The problem happens when the BRCA gene changes – a genetic mutation – that turns off this protective factor, which can dramatically increase chances of some types of cancer.
Having a mutation in the BRCA1 or BRCA2 genes can increase a person’s risk of breast cancer by 45% to 65% by age 70, and a person’s risk of ovarian cancer increases to 39% if you have BRCA1 and 10 to 17% if you have BRCA2.
Those odds felt scary for Bonnie, who is 60 years old. Then she met with Michelle Shayne, M.D., director of the Hereditary Cancer Screening and Risk Reduction program and a breast oncologist at Wilmot.
They discussed various options, including individualized screening, medications or surgery. Smorol opted for surgery, which she is scheduled to have on Halloween this year.
“It gave me power to know it was in my hands now,” she says.

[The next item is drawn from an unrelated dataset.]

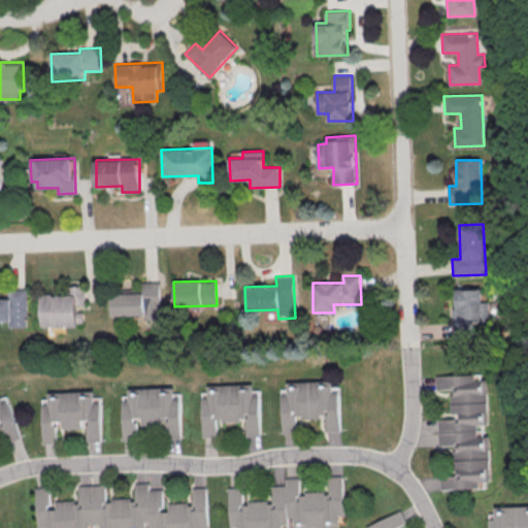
[(111,316),(146,315),(146,320),(161,319),(160,282),(142,283),(142,293),(110,294),(111,316)]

Now that she has been through this, Smorol has become an advocate for telling other women who have a family or personal history of cancer to talk to their doctors. She believes it’s important to discuss, which is what the USPSTF recommendation says, too. She spreads the word however she can, when talking to people in person and has even gotten involved with online BRCA support groups.
Finding out can be scary, but if you do have a mutation, knowing about it can help you take action that could potentially prevent your own breast cancer.
“Patients need to feel empowered to ask their doctor if they qualify,” Lustig says. “If you find out you have it, now you can have some control over this.”